L’un des plus grands dangers qui menacent aujourd’hui l’Église pourrait bien être, justement, de ne pas reconnaître ces exigences divines de la liberté chrétienne, et, en se laissant aller à de fausses raisons d’efficacité, de prétendre imposer une uniformité aux chrétiens. À la base de cette attitude, il y a quelque chose non seulement de légitime, mais de louable : le désir que l’Église rende un témoignage tel qu’il émeuve le monde moderne. Je crains fort, néanmoins, que le chemin ne soit mauvais et qu’il n’aboutisse, d’une part, à compromettre la hiérarchie dans les questions temporelles pour ne déboucher alors que sur un cléricalisme différent, mais aussi néfaste que celui des siècles passés ; et, d’autre part, à isoler les laïcs, les chrétiens ordinaires, du monde où ils vivent, pour en faire les porte-parole des décisions ou des idées conçues en dehors de ce monde.

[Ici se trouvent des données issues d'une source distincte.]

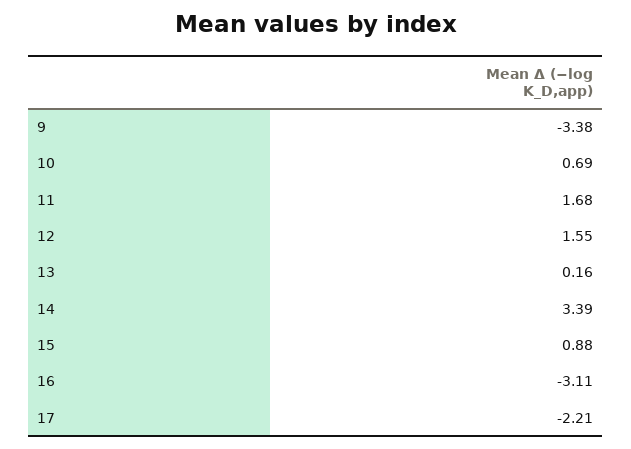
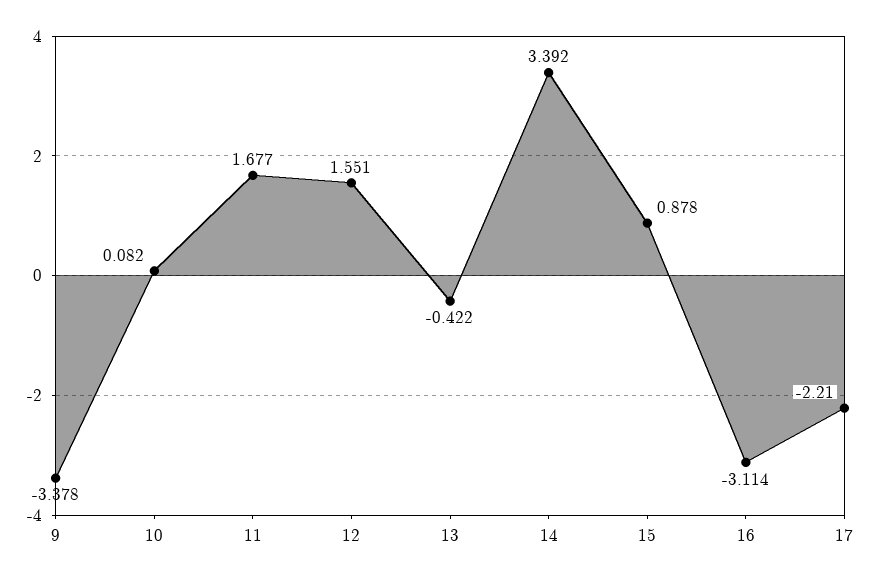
10: 0.69 -> 0.082
13: 0.16 -> -0.422

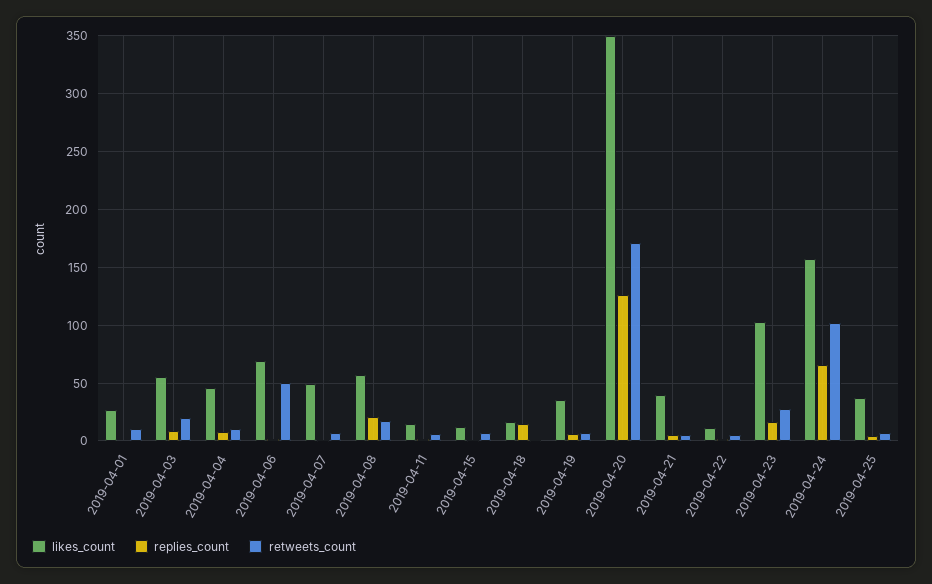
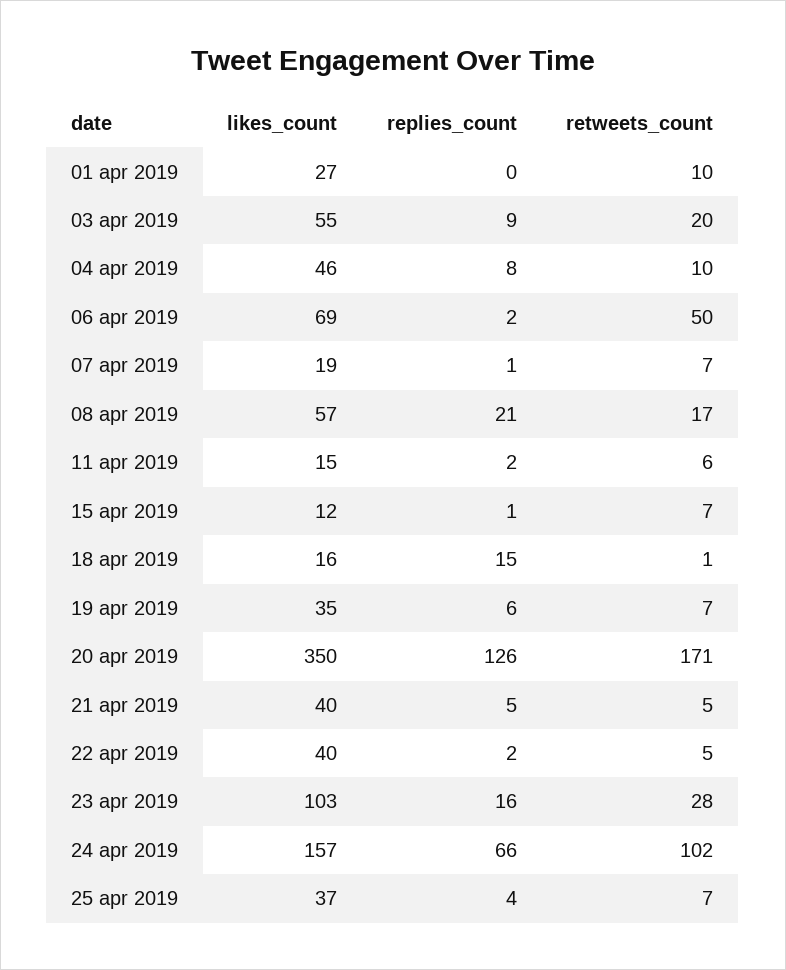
likes_count, 2019-04-07: 50 -> 19
likes_count, 2019-04-22: 10 -> 40

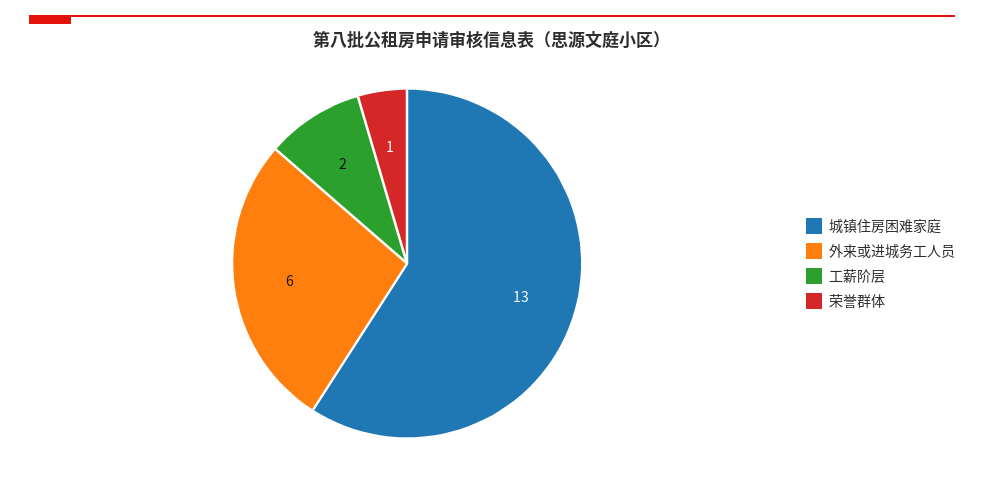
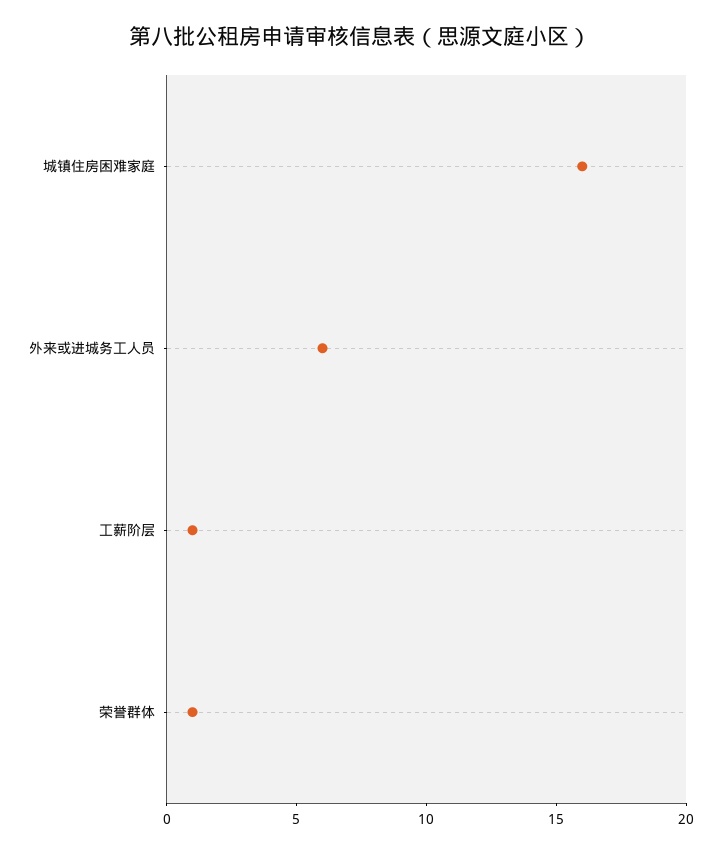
城镇住房困难家庭: 13 -> 16
工薪阶层: 2 -> 1

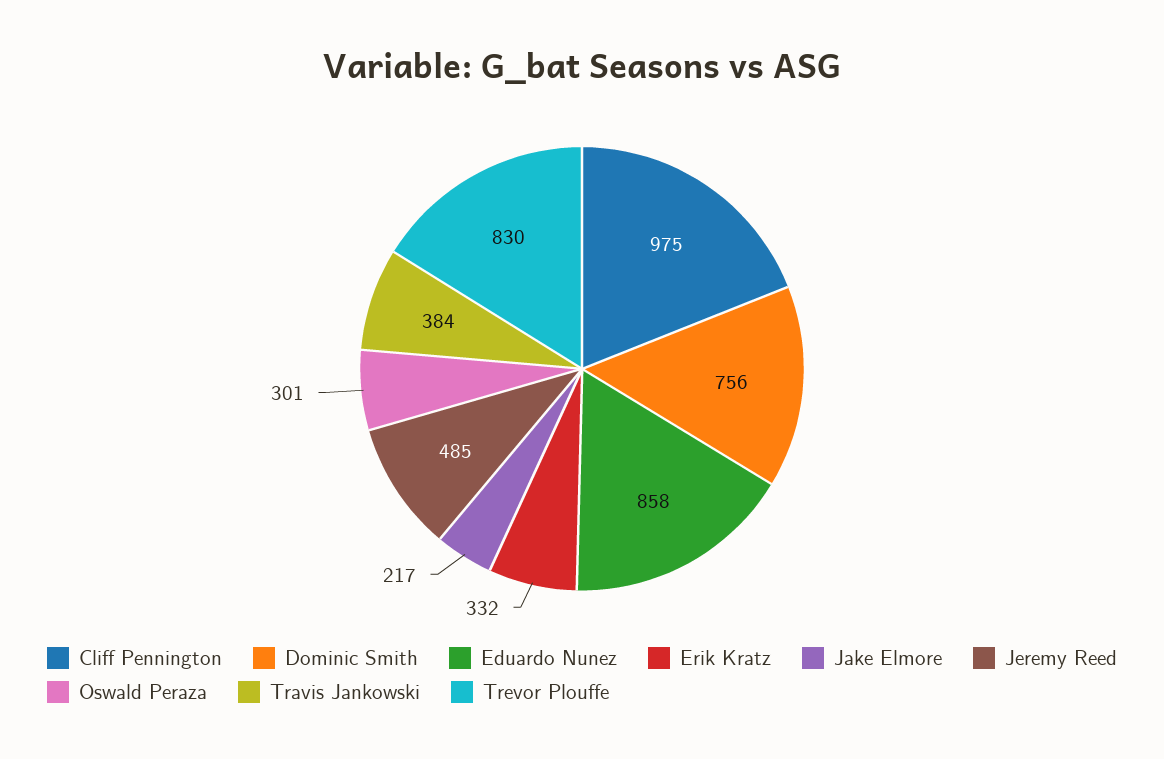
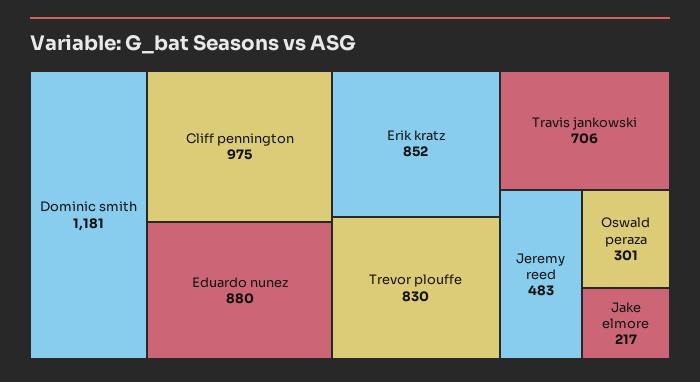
Dominic Smith: 756 -> 1181
Eduardo Nunez: 858 -> 880
Erik Kratz: 332 -> 852
Jeremy Reed: 485 -> 483
Travis Jankowski: 384 -> 706

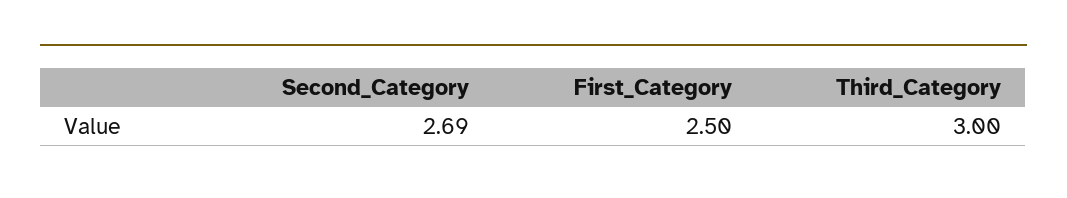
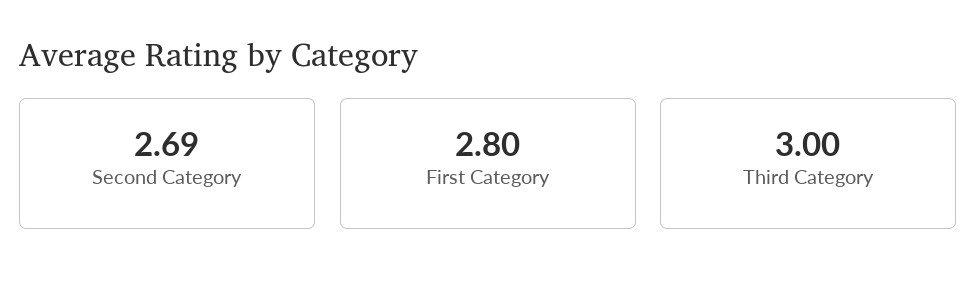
First_Category: 2.5 -> 2.8

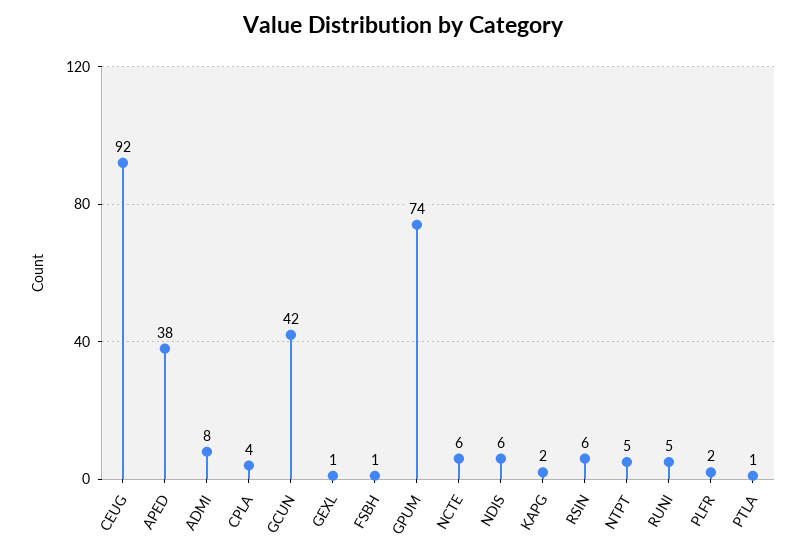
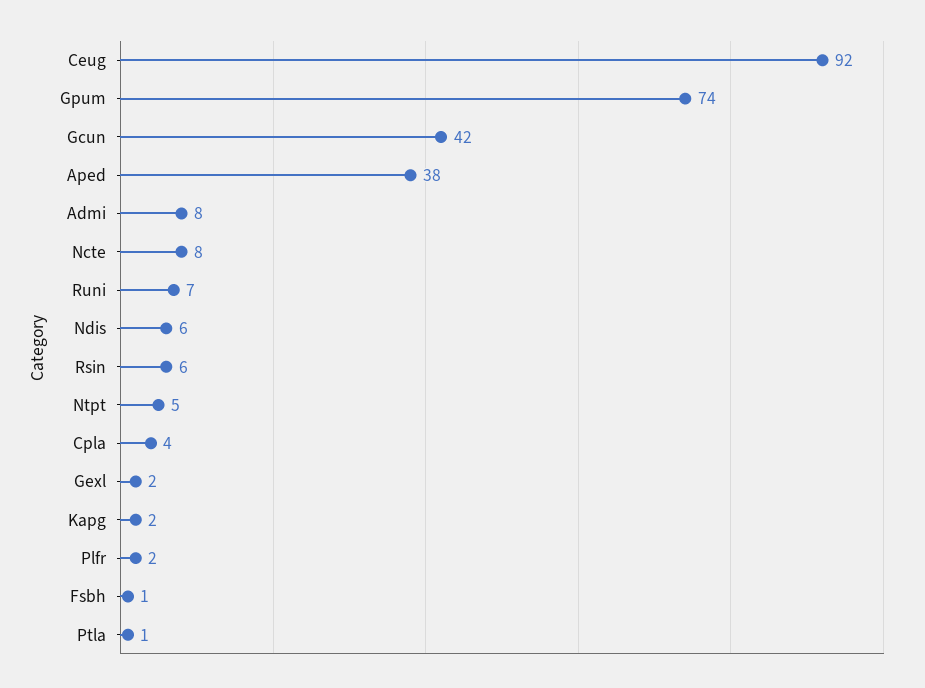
GEXL: 1 -> 2
NCTE: 6 -> 8
RUNI: 5 -> 7

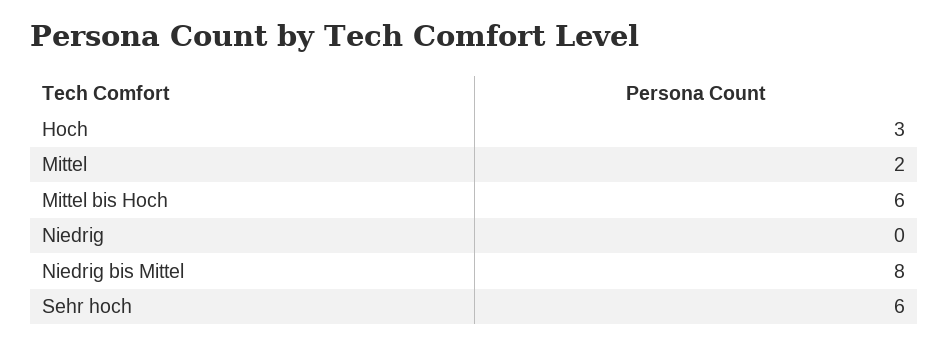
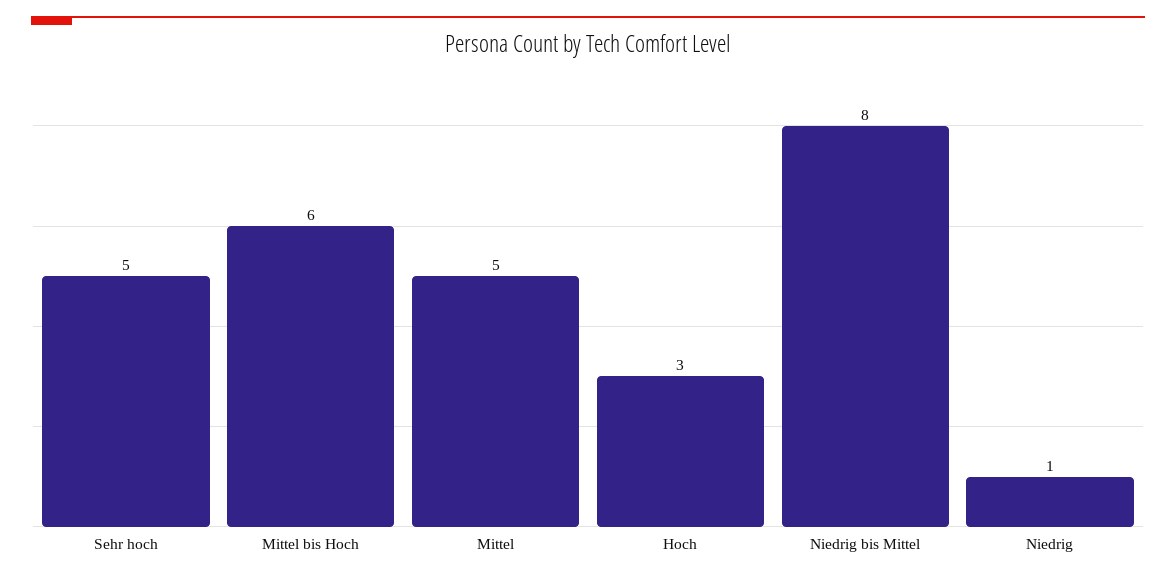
Mittel: 2 -> 5
Niedrig: 0 -> 1
Sehr hoch: 6 -> 5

Il me semble qu’on nous demande, à nous les prêtres, l’humilité d’apprendre à ne pas être à la mode, d’être réellement les serviteurs des serviteurs de Dieu – nous souvenant de ce cri de Jean-Baptiste : illum oportet crescere, me autem minui (Jn 3, 30), il faut que lui grandisse et que moi, je décroisse – pour que les chrétiens ordinaires, les laïcs, rendent le Christ présent, dans tous les milieux de la société. La mission de répandre la doctrine, d’aider à pénétrer les exigences personnelles et sociales de l’Évangile, d’engager à discerner les signes des temps, c’est, et ce sera toujours, une des tâches fondamentales du prêtre. Mais tout travail sacerdotal doit s’accomplir dans le plus grand respect de la légitime liberté des consciences : chaque homme doit librement répondre à Dieu. Au surplus, tout catholique, outre l’aide que lui apporte le prêtre, reçoit lui aussi de Dieu des lumières propres, des grâces d’état qui lui permettent de remplir la mission spécifique dont il est chargé, en tant qu’homme et en tant que chrétien.

Si l’on croit que le clergé doit nécessairement parler et être toujours présent pour que la voix du Christ se fasse entendre dans le monde d’aujourd’hui, c’est qu’on n’a pas encore bien compris la dignité de la vocation divine de tous les fidèles et de chacun d’entre eux.